Our customer experience is incredibly unique. We’ve scaled it so that customers can call our team and have a conversation with them. We’re happy to help blend the oil on the phone with them or walk through the different set profiles of our essential oils.
It’s a digital first brand. Our website is our storefront. We interact with our customers as if they were just walking into our store. On social media, how we speak to them just like if we were talking face to face, and that extends to our customer experience and how we design products. We ask a lot of questions through our social channels as well as when we’re at an event. Then our customer experience team tracks data around things that are being asked for.
Finally, can you tell us about your partner strategy, and how it’s helping to build your future?

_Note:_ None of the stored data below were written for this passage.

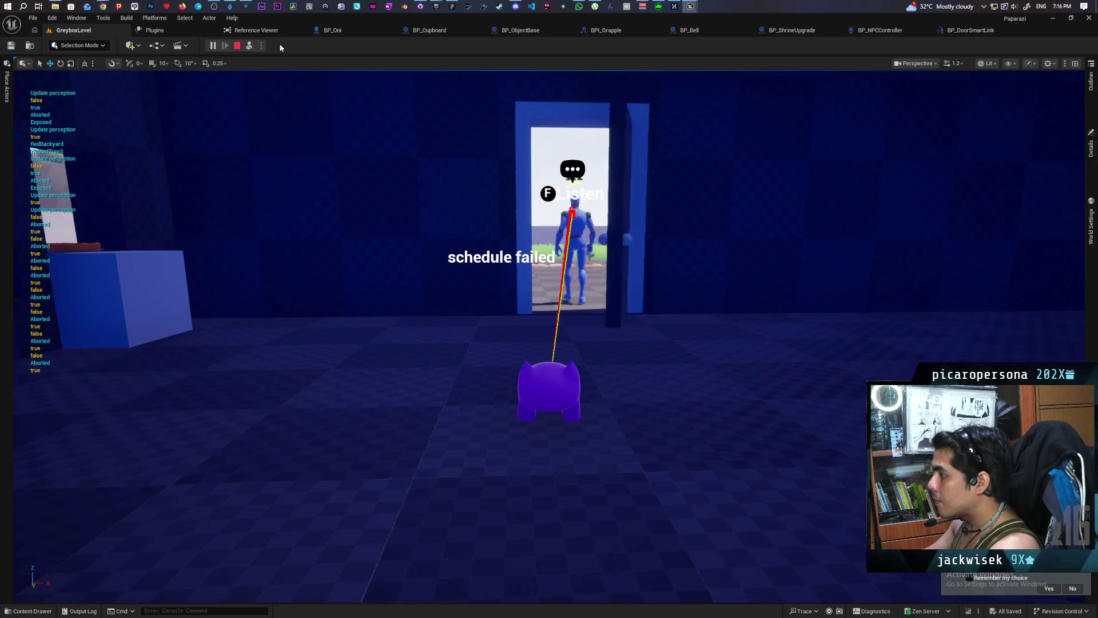
key(F8)
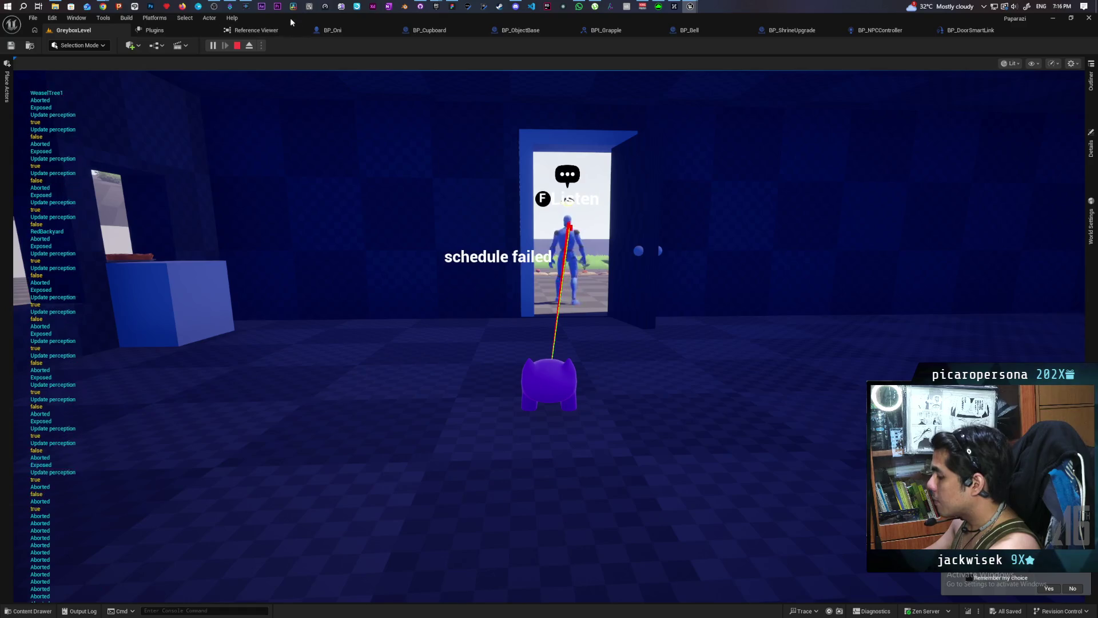
click(214, 45)
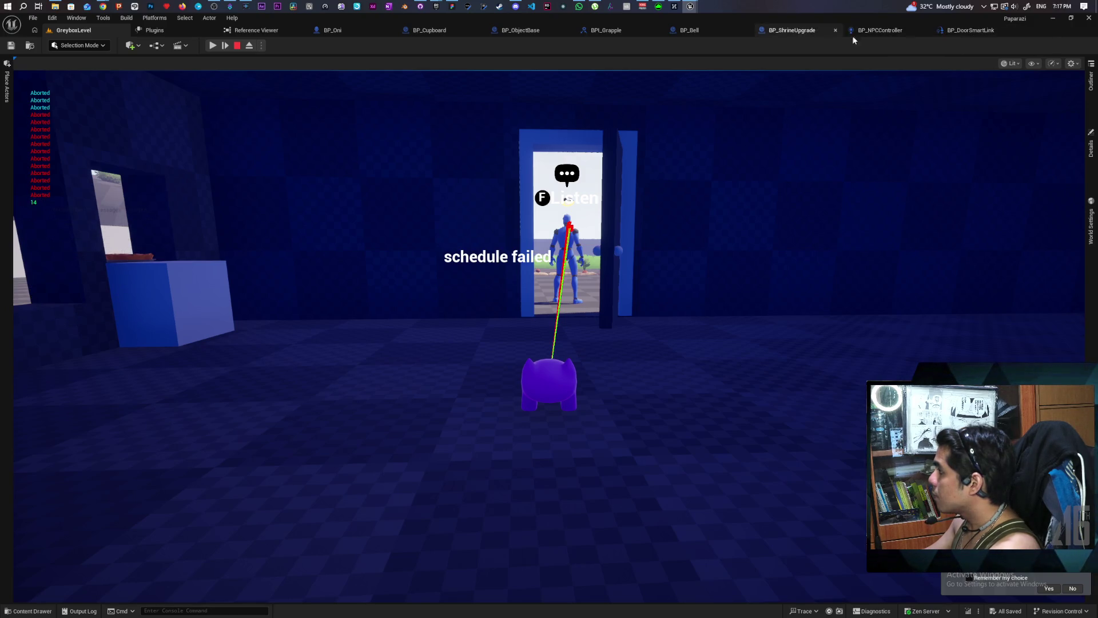
click(960, 32)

Because it was Sean and I just building it from the get‑go, it was really important for us to partner with retailers. We wanted to take a new approach that really understood our customers and what places she already shopped. We were discerning where vitruvi would show up in real life. We thought about where she shopped for beauty, body and home, places that she’s already going to when she wants to try or smell a product.
We have partners at GOOP for over three years now. It’s exciting because they are willing to push the boundaries in terms of content and discovery, which is something that we feel passionately about. They’re an incredible team to work with. They’re outstanding at what they do and are some of the kindest people I work with professionally. They listen to their customer in a similar way that we do at vitruvi.
Sephora had actually reached out to us about two and a half years ago for me to be part of the Sephora Accelerate program. They would invite 10 female CEOs and put them through a program where we were able to meet their whole executive team and learn from them.
Part of that was a lot of learning in focus groups and understanding how wellness is evolving for the Sephora customer. A lot of our products have been designed in talks with the Sephora team and understanding beauty trends on a North American and global scale.
We’ve been the first test kitchen and supplying a lot of information on our end as well around how the wellness and beauty space is evolving and even understanding projections and forecasts for how we plan accordingly for store experiences. It’s been definitely a two‑way learning experience.